Il s’agit du théâtre Scène nationale de Narbonne, qui est aujourd’hui communautaire, c’est-à-dire géré par le Grand Narbonne.
Un établissement dont la directrice, parait-il, serait sur le départ, car il y aurait, je cite le journal,  « incompatibilité de personnes » entre elle et le président du Grand Narbonne, Didier Mouly.

Ce qui est certain toutefois, c’est que d’une part, ce théâtre est sous la tutelle d’une association loi 1901, c’est statutaire pour les Scènes Nationales. Un label qui permet notamment un financement d’Etat, par le biais du Ministère de la Culture.
Mais en matière de finance, il faut préciser également que c’est le Grand Narbonne qui apporte la plus grosse part, près d’un million d’euros par an, rien que pour le fonctionnement.

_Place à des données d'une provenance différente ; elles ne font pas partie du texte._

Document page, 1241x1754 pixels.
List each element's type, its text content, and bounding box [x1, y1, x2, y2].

Dans la vie courante, ici et ailleurs, celui qui paie est le patron, ou au moins, il a largement voix au chapitre.Ce qui ne semble pas être le cas à Narbonne, et le président Didier Mouly, dès qu’il a pris sa fonction en juillet dernier, a souhaité mettre les choses au clair.
Il est vrai que le label scène nationale implique certaines contraintes en matière de politique culturelle, avec une indépendance affirmée de la direction. Mais, on vient de le rappeler, quand on est dans un bâtiment qui appartient à une communauté d’agglomération, et que la-dite agglo est le principal financeur, il faut bien s’attendre à ce que celle-ci exige de se faire entendre, statut scène nationale ou pas.

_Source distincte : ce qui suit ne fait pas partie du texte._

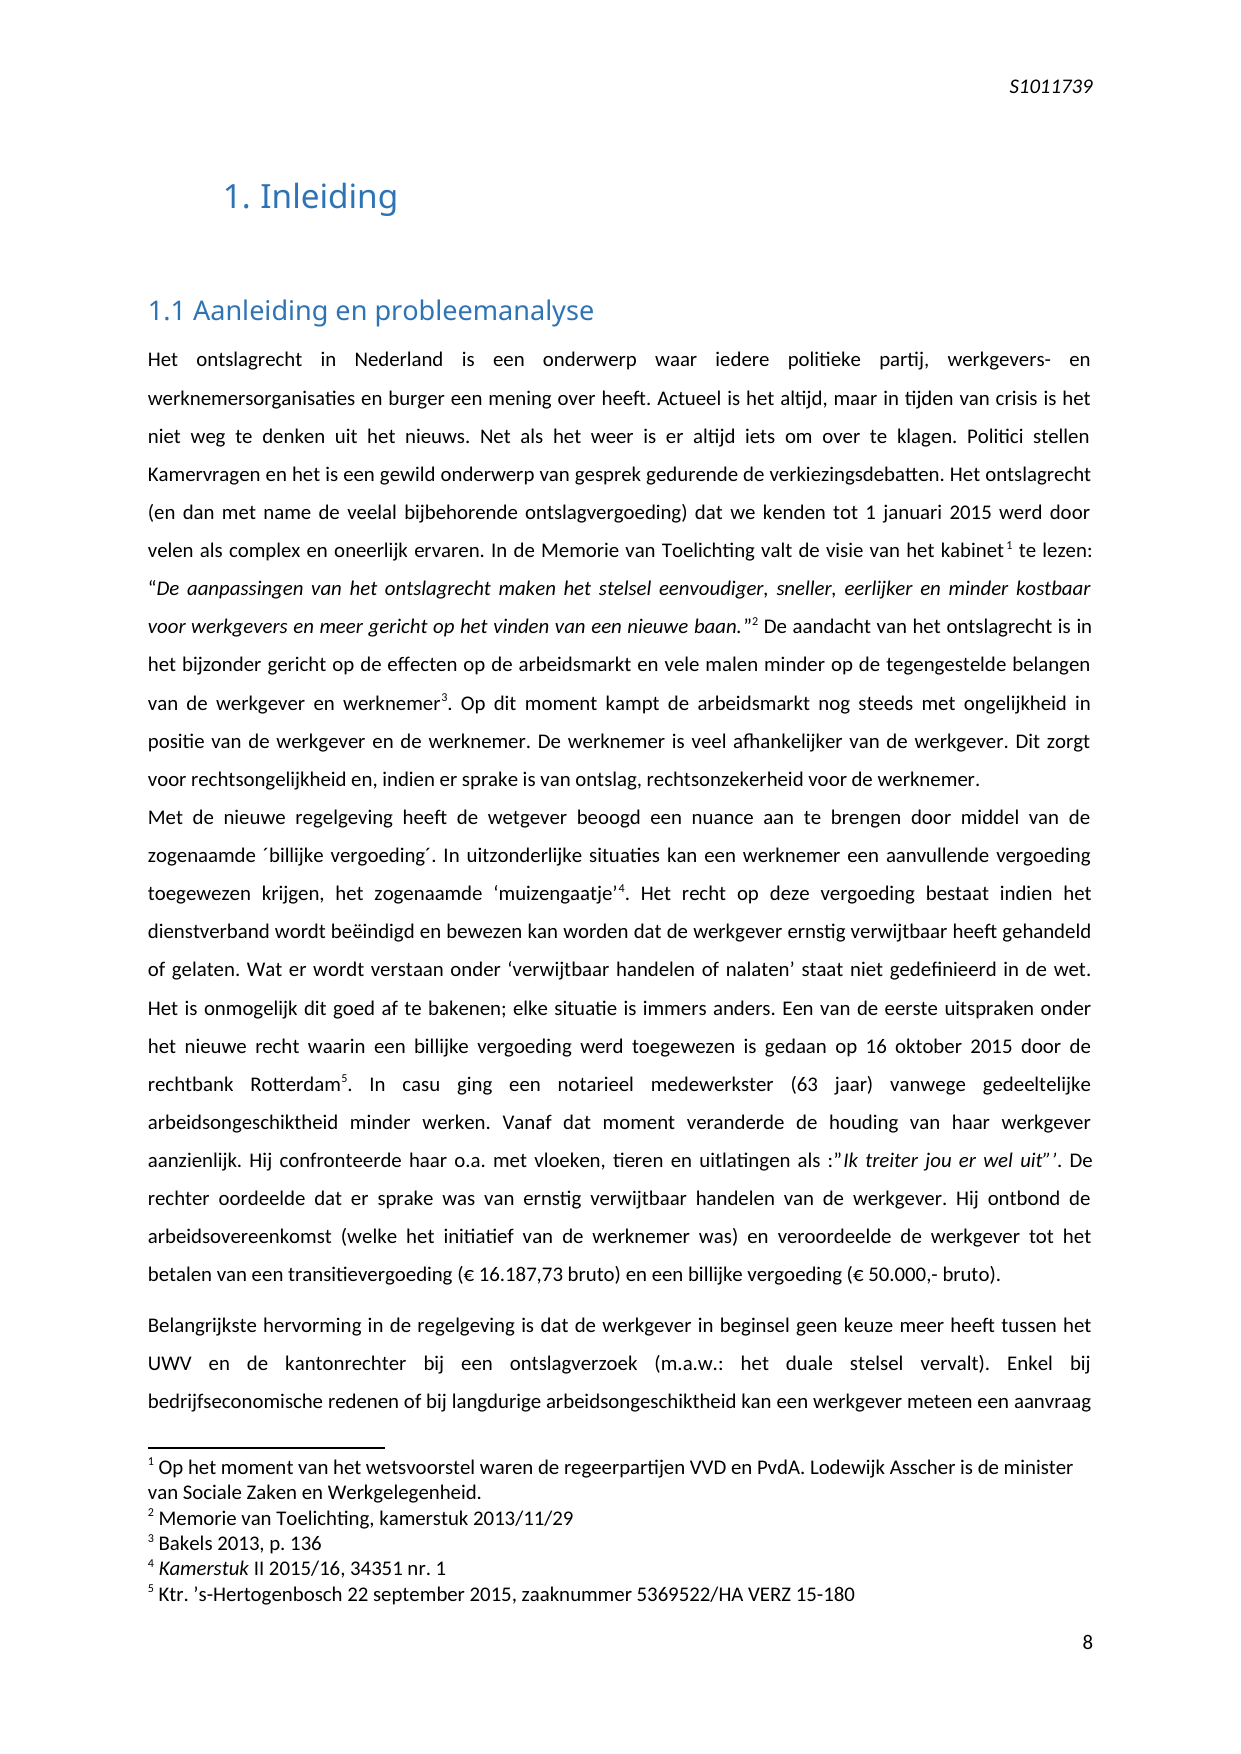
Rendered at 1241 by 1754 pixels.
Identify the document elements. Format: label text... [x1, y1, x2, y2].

subtitle 1.1 Aanleiding en probleemanalyse [148, 291, 1093, 328]
text Met de nieuwe regelgeving heeft de wetgever beoogd een nuance aan te brengen door middel van de zogenaamde ´billijke vergoeding´. In uitzonderlijke situaties kan een werknemer een aanvullende vergoeding toegewezen krijgen, het zogenaamde ‘muizengaatje’. Het recht op deze vergoeding bestaat indien het dienstverband wordt beëindigd en bewezen kan worden dat de werkgever ernstig verwijtbaar heeft gehandeld of gelaten. Wat er wordt verstaan onder ‘verwijtbaar handelen of nalaten’ staat niet gedefinieerd in de wet. Het is onmogelijk dit goed af te bakenen; elke situatie is immers anders. Een van de eerste uitspraken onder het nieuwe recht waarin een billijke vergoeding werd toegewezen is gedaan op 16 oktober 2015 door de rechtbank Rotterdam. In casu ging een notarieel medewerkster (63 jaar) vanwege gedeeltelijke arbeidsongeschiktheid minder werken. Vanaf dat moment veranderde de houding van haar werkgever aanzienlijk. Hij confronteerde haar o.a. met vloeken, tieren en uitlatingen als :”Ik treiter jou er wel uit”’. De rechter oordeelde dat er sprake was van ernstig verwijtbaar handelen van de werkgever. Hij ontbond de arbeidsovereenkomst (welke het initiatief van de werknemer was) en veroordeelde de werkgever tot het betalen van een transitievergoeding (€ 16.187,73 bruto) en een billijke vergoeding (€ 50.000,- bruto). [148, 804, 1093, 1287]
text Het ontslagrecht in Nederland is een onderwerp waar iedere politieke partij, werkgevers- en werknemersorganisaties en burger een mening over heeft. Actueel is het altijd, maar in tijden van crisis is het niet weg te denken uit het nieuws. Net als het weer is er altijd iets om over te klagen. Politici stellen Kamervragen en het is een gewild onderwerp van gesprek gedurende de verkiezingsdebatten. Het ontslagrecht (en dan met name de veelal bijbehorende ontslagvergoeding) dat we kenden tot 1 januari 2015 werd door velen als complex en oneerlijk ervaren. In de Memorie van Toelichting valt de visie van het kabinet te lezen: “De aanpassingen van het ontslagrecht maken het stelsel eenvoudiger, sneller, eerlijker en minder kostbaar voor werkgevers en meer gericht op het vinden van een nieuwe baan.” De aandacht van het ontslagrecht is in het bijzonder gericht op de effecten op de arbeidsmarkt en vele malen minder op de tegengestelde belangen van de werkgever en werknemer. Op dit moment kampt de arbeidsmarkt nog steeds met ongelijkheid in positie van de werkgever en de werknemer. De werknemer is veel afhankelijker van de werkgever. Dit zorgt voor rechtsongelijkheid en, indien er sprake is van ontslag, rechtsonzekerheid voor de werknemer. [148, 347, 1093, 791]
subtitle Inleiding [223, 173, 1093, 218]
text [148, 1312, 1093, 1414]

Certaines personnes estiment que le mode de gestion, l’association loi 1901, est inadapté à cette structure, et qu’il vaudrait mieux que ça soit fait par un EPCC, par exemple, un établissement public de coopération culturelle.
Peut-être, mais en lisant l’article du journal, je trouve une phrase qui me convainc que le problème de fond est ailleurs.
Selon un membre de l’association des adhérents du Théâtre + Cinéma, « on a surtout l’impression qu’il y a une grande confusion entre la culture et le loisir. On veut flatter les goûts du public alors qu’une scène nationale se doit de donner une vision ouverte de la création contemporaine dans de multiples domaines ».

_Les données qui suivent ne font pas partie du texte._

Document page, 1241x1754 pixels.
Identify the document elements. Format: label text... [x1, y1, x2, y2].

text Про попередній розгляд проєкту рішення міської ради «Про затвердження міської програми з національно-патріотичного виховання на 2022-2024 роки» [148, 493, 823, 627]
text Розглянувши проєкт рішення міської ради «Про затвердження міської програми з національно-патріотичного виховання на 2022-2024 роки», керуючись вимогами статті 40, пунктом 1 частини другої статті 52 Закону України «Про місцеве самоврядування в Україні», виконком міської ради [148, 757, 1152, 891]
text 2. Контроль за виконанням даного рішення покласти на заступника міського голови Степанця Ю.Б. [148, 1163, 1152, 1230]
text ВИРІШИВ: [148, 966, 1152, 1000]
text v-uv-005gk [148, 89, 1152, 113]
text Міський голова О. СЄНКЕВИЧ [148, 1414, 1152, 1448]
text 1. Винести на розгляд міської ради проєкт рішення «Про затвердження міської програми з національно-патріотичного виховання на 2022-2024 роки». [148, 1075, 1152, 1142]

Voilà, je crois, la cause de l’incompréhension : on ne parle pas la même la langue !
Le débat est éternel ; pour certains, la culture, ce n’est pas le loisir. Ce qui laisse entendre que la Culture, avec un grand C, ça peut, ou même ça doit, avoir quelque chose de rébarbatif.
Comme on parle maintenant d’écologie punitive, faudra-t-il envisager le concept de culture punitive ?

En tout cas, il ne faut pas être surpris de voir des responsables élus, qui veulent flatter les goûts du public, se heurter à des gens qui confondent, eux, culture et élitisme. En trouvant normal que ceux qui vont au théâtre par simple loisir paient, par leurs impôts, pour ceux qui veulent y trouver de la création contemporaine… fut-elle peu prisée par le grand public.
Sauf que les élus gèrent l’argent public, et on ne peut pas leur reprocher d’avoir cette préoccupation-là.